The truth is that even though it has been proven that Muskies do have a preferred food source they are opportunistic predators, and occasionally consume other game fish. The amount of other game fish eaten by Muskies is extremely minimal compared to the amount of game fish such as Walleye that are annually harvested by anglers.

Facts, Studies, and Statistics:

A major study was undertaken from July of 1991 through October of 1994, and other documented studies were conducted as long ago as 1952. These studies, as well as others, came to the same conclusion. Game fish such as Walleye make up a very small part of a Muskies diet. In one particular study, the stomach contents from 1092 Muskies were evaluated. The results proved that a Muskies diet is quite diverse, and that in 74% of the sample fish, only one food item was present. Muskies are not voracious feeders consuming fish after fish, as some people would have you believe.

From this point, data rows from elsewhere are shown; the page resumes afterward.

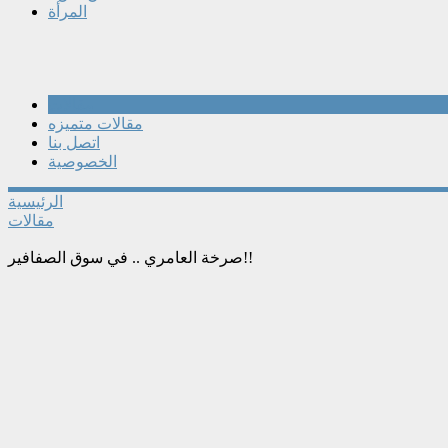
المرأة
مقالات
مقالات متميزه
اتصل بنا
الخصوصية
الرئيسية
مقالات
صرخة العامري .. في سوق الصفافير!!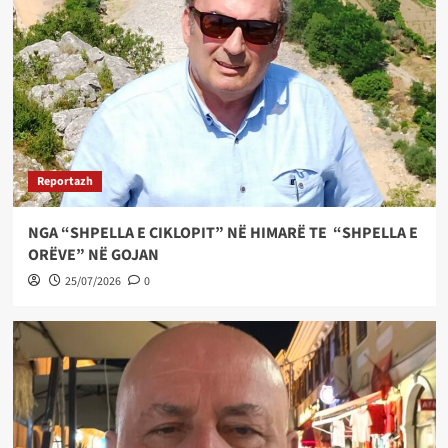
Reportazh
NGA “SHPELLA E CIKLOPIT” NË HIMARË TE “SHPELLA E
ORËVE” NË GOJAN
25/07/2026
0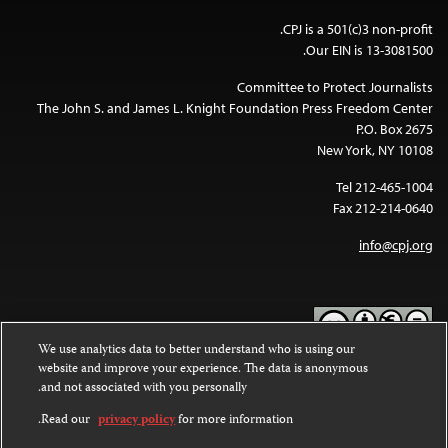
CPJ is a 501(c)3 non-profit.
Our EIN is 13-3081500.
Committee to Protect Journalists
The John S. and James L. Knight Foundation Press Freedom Center
P.O. Box 2675
New York, NY 10108
Tel 212-465-1004
Fax 212-214-0640
info@cpj.org
We use analytics data to better understand who is using our
website and improve your experience. The data is anonymous
Except where noted, text on this website is licensed under a
Creative
and not associated with you personally.
Commons Attribution-NonCommercial-NoDerivatives 4.0
.
International License
Read our
privacy policy
for more information.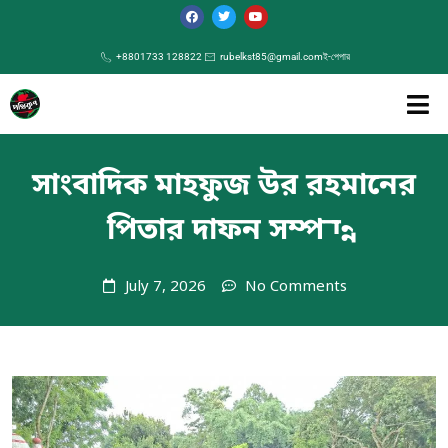
+8801733 128822
rubelkst85@gmail.com
ই-পেপার
সাংবাদিক মাহফুজ উর রহমানের
পিতার দাফন সম্পন্ন
July 7, 2026
No Comments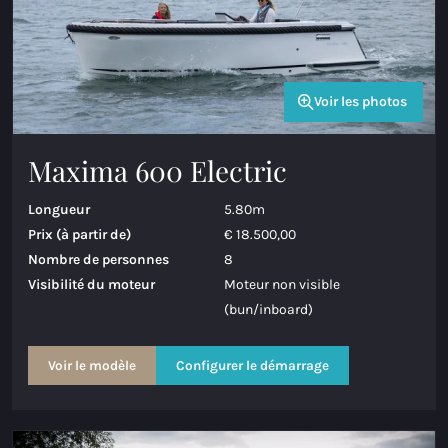
Voir les photos
Maxima 600 Electric
Longueur
5.80m
Prix (à partir de)
€ 18.500,00
Nombre de personnes
8
Visibilité du moteur
Moteur non visible
(bun/inboard)
Voir le modèle
Configurer le démarrage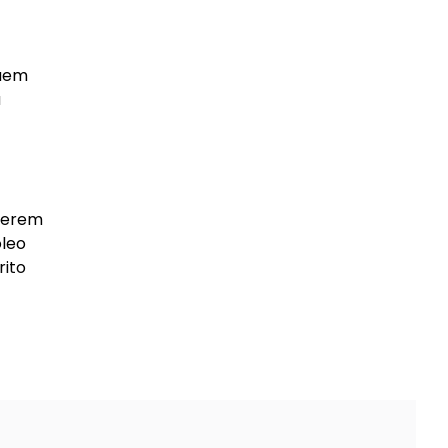
suem
a
 terem
óleo
rito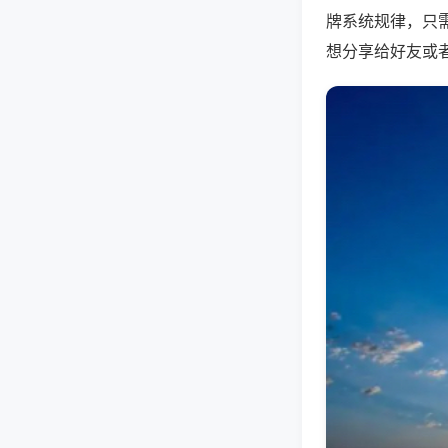
牌系统规律，只
想分享给好友或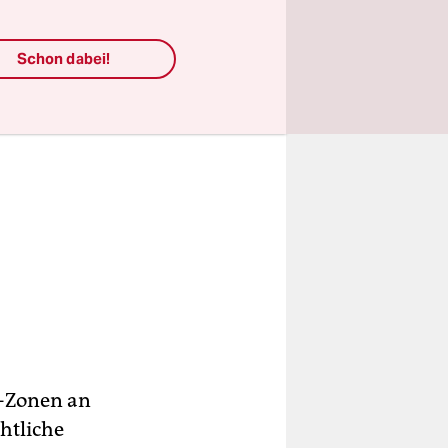
Schon dabei!
0-Zonen an
htliche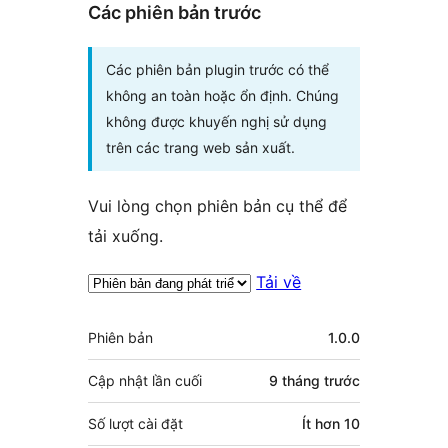
Các phiên bản trước
Các phiên bản plugin trước có thể
không an toàn hoặc ổn định. Chúng
không được khuyến nghị sử dụng
trên các trang web sản xuất.
Vui lòng chọn phiên bản cụ thể để
tải xuống.
Tải về
Meta
Phiên bản
1.0.0
Cập nhật lần cuối
9 tháng
trước
Số lượt cài đặt
Ít hơn 10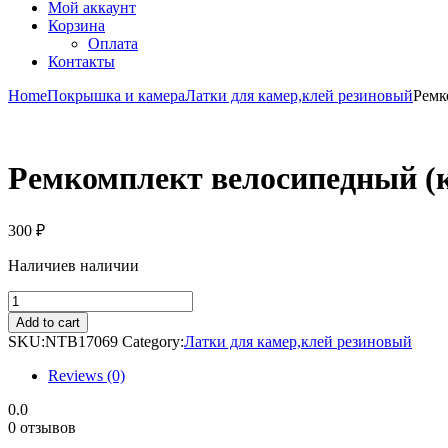
Мой аккаунт
Корзина
Оплата
Контакты
Home
Покрышка и камера
Латки для камер,клей резиновый
Ремк
Ремкомплект велосипедный (
300
₽
Наличие
в наличии
Ремкомплект
велосипедный
Add to cart
(ключом
SKU:
NTB17069
Category:
Латки для камер,клей резиновый
косточка
и
Reviews (0)
монтажками)
блистер
0.0
quantity
0 отзывов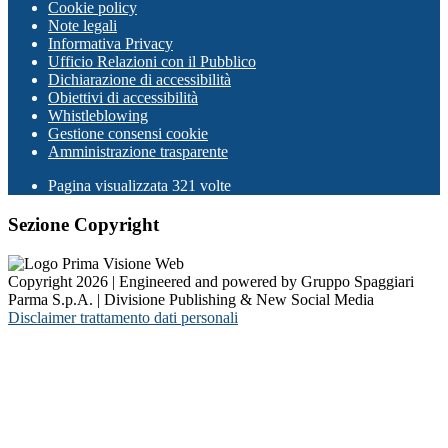
Cookie policy
Note legali
Informativa Privacy
Ufficio Relazioni con il Pubblico
Dichiarazione di accessibilità
Obiettivi di accessibilità
Whistleblowing
Gestione consensi cookie
Amministrazione trasparente
Pagina visualizzata
321
volte
Sezione Copyright
Copyright 2026 | Engineered and powered by Gruppo Spaggiari
Parma S.p.A. | Divisione Publishing & New Social Media
Disclaimer trattamento dati personali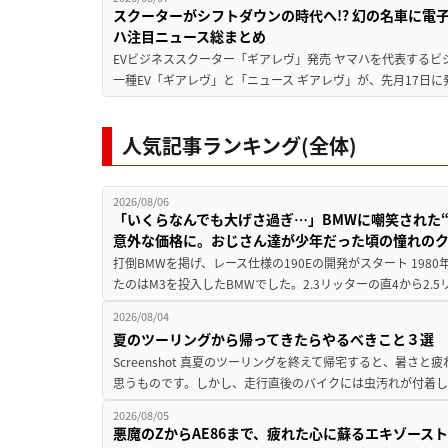
スクーターがシフトダウンの時代へ!? 幻の名車に電
ハ注目ニュース総まとめ
EVビジネススクーター「ギアレヴ」発売 ヤマハを代表するビ
一種EV「ギアレヴ」と「ニュース ギアレヴ」が、先月17日に
人気記事ランキング(全体)
2026/08/06
「いくらなんでも大げさ過ぎ…」BMWに嘲笑された“190
意外な価格に。おじさん達が少年だった頃の憧れの
打倒BMWを掲げ、レース仕様の190Eの開発がスタート 19
たのはM3を投入したBMWでした。2.3リッターの直4から2.
2026/08/04
夏のツーリングから帰ってきたらやるべきこと３選
Screenshot 真夏のツーリングを終えて帰宅すると、暑さ
思うものです。しかし、走行直後のバイクには虫汚れが付着し
2026/08/05
悪魔のZからAE86まで、疲れた心に蘇るエキゾース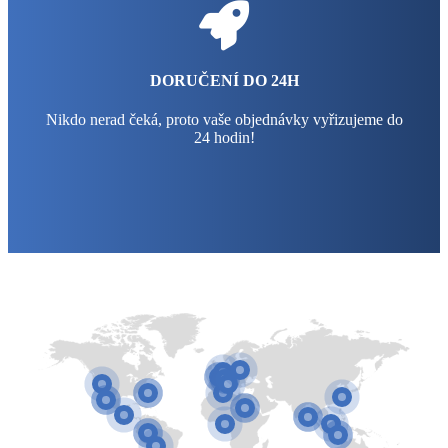
DORUČENÍ DO 24H
Nikdo nerad čeká, proto vaše objednávky vyřizujeme do
24 hodin!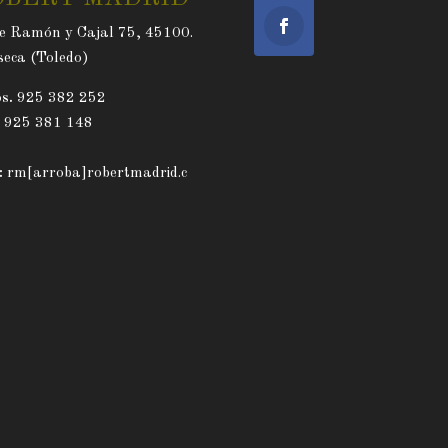
e Ramón y Cajal 75, 45100.
eca (Toledo)
s.
925 382 252
. 925 381 148
:
rm[arroba]robertmadrid.c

Walleye ranked extremely low in the Muskies diet. In the 1092 study fish, only 5 contained traces of Walleye. This study collected Muskies from 34 separate bodies of water, including lakes with large populations of Walleye. Despite their abundance in those lakes, Walleye proved to not be a very important food source for Muskies. In fact, during the study Muskies and Walleyes were observed in very close proximity to one another, as the Walleye is also a predator. Walleye made up 3.4% of the total stomach content volume found in the Muskies in that study. Bass species found accounted for 3.1%, even lower than that of Walleye. 63.5% of the total stomach content volume was made up of Yellow Perch and various minnow species.